Source: https://www.reallaw.us/2009/03/31/tila_class_action_defense_case_10/
Timestamp: 2020-08-10 19:30:51
Document Index: 635860944

Matched Legal Cases: ['§ 1601', '§ 226', '§ 226', '§ 226', '§ 226', '§ 226', '§ 226', '§ 226']

Mar 31, 2009 | By: Michael J. Hassen
The Ninth Circuit began its discussion by noting that “Congress enacted TILA to ‘assure a meaningful disclosure of credit terms so that the consumer will be able to compare more readily the various credit terms available to him and avoid the uninformed use of credit, and to protect the consumer against inaccurate and unfair credit billing and credit card practices.’” McCoy, at 3329 (quoting 15 U.S.C. § 1601(a)). Toward that end, the Federal Reserve Board adopted Regulation Z, which addresses when and how notice of changes in terms must be given and which provides, in part, that written notice is required “[w]henever any term required to be disclosed under § 226.6 is changed or the required minimum periodic payment is increased,” 12 C.F.R. § 226.9©(1). Section 226.6, in turn, requires that creditors to disclose “each periodic rate that may be used to compute the finance charge.” 12 C.F.R. § 226.9(a)(2). The Circuit Court explained that the parties “dispute the meaning of the phrase ‘any term required to be disclosed under § 226.6’”; defense attorneys argued that “the phrase applies only to the contractual terms of Chase’s Cardmember Agreement,” while plaintiff argued that “the phrase also applies to the list of specific ‘items’ § 226.6(a)(2) requires be disclosed, which includes the interest rate that may be used.” McCoy, at 3329. The Ninth Circuit found the language of Regulation Z to be “ambiguous,” and noted that it would defer to the Federal Reserve’s “interpretation of its own ambiguous regulation” so long as that interpretation is not “‘plainly erroneous or inconsistent with the regulation.’” Id., at 3330 (citation omitted).

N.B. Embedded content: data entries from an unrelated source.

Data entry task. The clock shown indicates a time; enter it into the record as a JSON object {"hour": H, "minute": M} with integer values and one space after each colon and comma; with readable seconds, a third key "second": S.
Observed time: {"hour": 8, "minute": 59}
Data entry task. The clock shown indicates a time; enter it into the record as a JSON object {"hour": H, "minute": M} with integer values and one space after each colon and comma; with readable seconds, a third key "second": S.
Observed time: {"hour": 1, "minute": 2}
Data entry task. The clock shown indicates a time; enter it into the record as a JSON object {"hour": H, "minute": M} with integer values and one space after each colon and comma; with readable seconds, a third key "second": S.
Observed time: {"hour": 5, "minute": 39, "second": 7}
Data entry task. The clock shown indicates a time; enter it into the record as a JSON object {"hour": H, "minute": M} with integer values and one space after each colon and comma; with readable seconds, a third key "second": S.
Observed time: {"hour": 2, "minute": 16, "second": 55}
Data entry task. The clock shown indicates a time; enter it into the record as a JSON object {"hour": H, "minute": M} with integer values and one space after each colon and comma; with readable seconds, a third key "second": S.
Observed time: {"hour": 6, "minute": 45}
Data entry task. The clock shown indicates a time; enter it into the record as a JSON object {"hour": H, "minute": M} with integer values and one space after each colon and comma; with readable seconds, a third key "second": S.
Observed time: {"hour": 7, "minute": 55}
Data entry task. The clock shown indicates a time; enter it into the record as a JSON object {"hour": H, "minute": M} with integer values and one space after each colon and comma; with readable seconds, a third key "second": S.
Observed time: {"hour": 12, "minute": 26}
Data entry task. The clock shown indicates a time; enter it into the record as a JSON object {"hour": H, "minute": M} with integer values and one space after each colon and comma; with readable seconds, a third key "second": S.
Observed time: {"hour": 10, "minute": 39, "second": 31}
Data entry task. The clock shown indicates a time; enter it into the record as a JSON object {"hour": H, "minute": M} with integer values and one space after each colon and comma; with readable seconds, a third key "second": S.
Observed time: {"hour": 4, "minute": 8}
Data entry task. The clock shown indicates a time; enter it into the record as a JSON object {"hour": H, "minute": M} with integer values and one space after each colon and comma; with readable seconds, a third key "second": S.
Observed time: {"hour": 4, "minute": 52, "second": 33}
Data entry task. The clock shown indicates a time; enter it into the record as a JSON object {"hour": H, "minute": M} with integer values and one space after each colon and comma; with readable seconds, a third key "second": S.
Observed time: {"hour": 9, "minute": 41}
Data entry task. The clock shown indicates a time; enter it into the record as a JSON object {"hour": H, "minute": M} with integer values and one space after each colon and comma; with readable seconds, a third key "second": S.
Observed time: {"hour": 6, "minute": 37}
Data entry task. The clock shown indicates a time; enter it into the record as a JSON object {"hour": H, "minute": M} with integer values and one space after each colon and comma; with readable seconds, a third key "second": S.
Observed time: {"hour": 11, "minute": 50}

Defense attorneys argued that Comment 1 of the Federal Reserve’s Official Staff Commentary controls, and that it specifically states that notice is not required of changes “initially disclosed,” such as “Rate increases under a properly disclosed variable-rate plan, a rate increase that occurs when an employee has been under a preferential rate agreement and terminates employment, or an increase that occurs when the consumer has been under an agreement to maintain a certain balance in a savings account in order to keep a particular rate and the account balance falls below the specified minimum.” McCoy, at 3330 (quoting 12 C.F.R. § 226.9©, cmt. 1). The Circuit Court held, however, that Comment 3 governs: Comment 3 provides that “‘a notice of change in terms is required, but may be mailed or delivered as late as the effective date of the change … [i]f there is an increased periodic rate or any other finance charge attributable to the consumer’s delinquency or default.’” Id. (quoting § 226.9©(1), cmt. 3). Under the Court’s analysis, “The plain-meaning of Comment 3 is to require notice when a cardholder’s interest rates increase because of a default, but to specify that the notice may be contemporaneous, rather than fifteen days in advance of the change.” Id. Accordingly, the Circuit Court held that plaintiff’s class action complaint had stated a TILA claim under Comment 3. Id.